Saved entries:
════════════════════

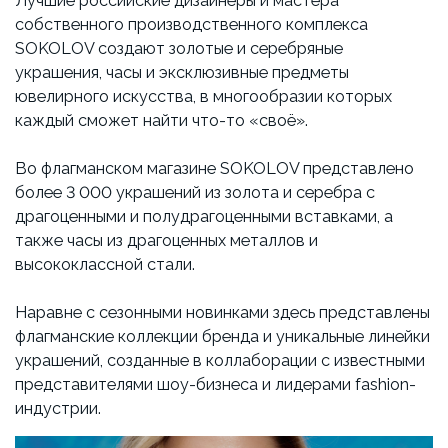
Лучшие российские дизайнеры и мастера
собственного производственного комплекса
SOKOLOV создают золотые и серебряные
украшения, часы и эксклюзивные предметы
ювелирного искусства, в многообразии которых
каждый сможет найти что-то «своё».
Во флагманском магазине SOKOLOV представлено
более 3 000 украшений из золота и серебра с
драгоценными и полудрагоценными вставками, а
также часы из драгоценных металлов и
высококлассной стали.
Наравне с сезонными новинками здесь представлены
флагманские коллекции бренда и уникальные линейки
украшений, созданные в коллаборации с известными
представителями шоу-бизнеса и лидерами fashion-
индустрии.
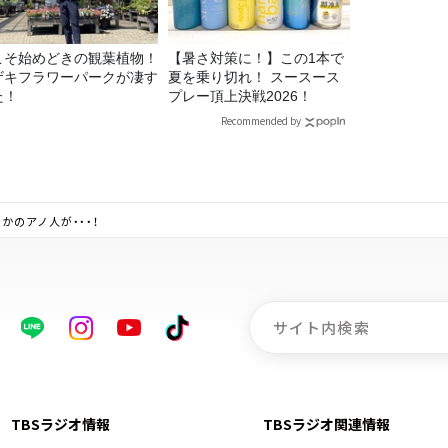
こそ始めどきの観葉植物！
【暑さ対策に！】この1本で
ザキフラワーパークが凄す
夏を乗り切れ！ スースース
た！
プレー頂上決戦2026！
Recommended by
かのアノ人が・・・！
TBSラジオ情報
TBSラジオ関連情報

════════════════════

**About this task:**
Your copy should run from the line that has "Наравне с сезонными" through the last line above, exactly, with both ends in and pictures out.

**Reply to the exercise:**
Наравне с сезонными новинками здесь представлены
флагманские коллекции бренда и уникальные линейки
украшений, созданные в коллаборации с известными
представителями шоу-бизнеса и лидерами fashion-
индустрии.
こそ始めどきの観葉植物！
【暑さ対策に！】この1本で
ザキフラワーパークが凄す
夏を乗り切れ！ スースース
た！
プレー頂上決戦2026！
Recommended by
かのアノ人が・・・！
TBSラジオ情報
TBSラジオ関連情報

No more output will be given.